Dori Laub, Psychoanalysis and Testimony– Invoking Presence Out of Absence

By Sara Martone - February 13, 2024

Join us for Dori Laub, Psychoanalysis and Testimony– Invoking Presence Out of Absence, an international conference taking place on Thursday, March 14 and Friday, March 15. The conference is a cooperation between the Sigmund Freud Museum, the Wiesenthal Institute for Holocaust Studies in Vienna and the Fortunoff Video Archive for Holocaust Testimonies.

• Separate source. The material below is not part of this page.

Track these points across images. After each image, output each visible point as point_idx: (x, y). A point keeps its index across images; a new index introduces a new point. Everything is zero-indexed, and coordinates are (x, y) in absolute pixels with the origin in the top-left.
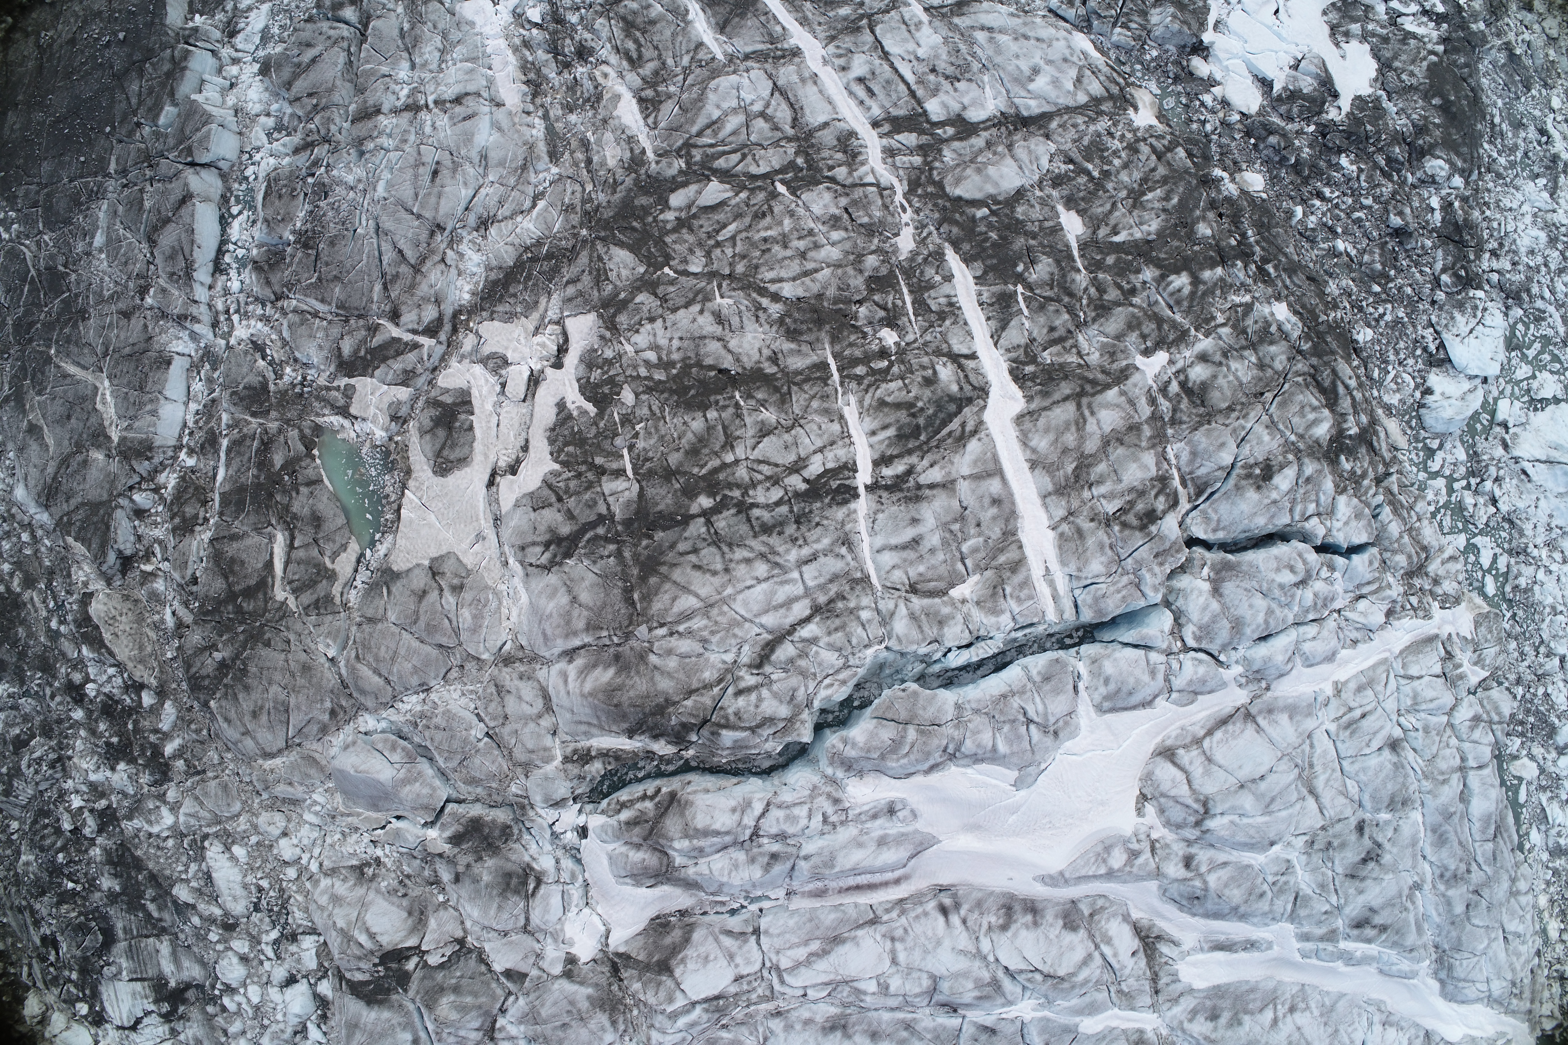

In 2024, one of the most important video documentation centers of Holocaust testimonies celebrates its 45th anniversary: In the spring of 1979, Israeli-American psychoanalyst and psychiatrist Dori Laub and television producer Laurel Vlock began filming Holocaust survivors in New Haven – giving rise to the Holocaust Survivors Film Project (HSFP). In 1981, the HSFP tapes were deposited at Yale. They formed the basis for the Fortunoff Video Archive for Holocaust Testimonies, today the longest-running initiative of video testimonies of survivors. Dori Laub, herself a survivor of the Holocaust, participated in 134 testimonies for the HSFP and the Fortunoff Archive for Holocaust Testimonies, which now includes over 4,300 testimonies.

On the occasion of the 45th anniversary of the first video recording of Holocaust survivors by Laub and Vlock in New Haven in 1979, this two-day conference brings together a group of international scholars, psychoanalysts, filmmakers, and archivists. At the center of the interdisciplinary discussion are the contributions of eyewitness accounts and psychoanalysis to make the Holocaust and its unimaginable consequences for the human psyche comprehensible, but also other topics of psychoanalysis as well as Jewish history and culture and their destruction.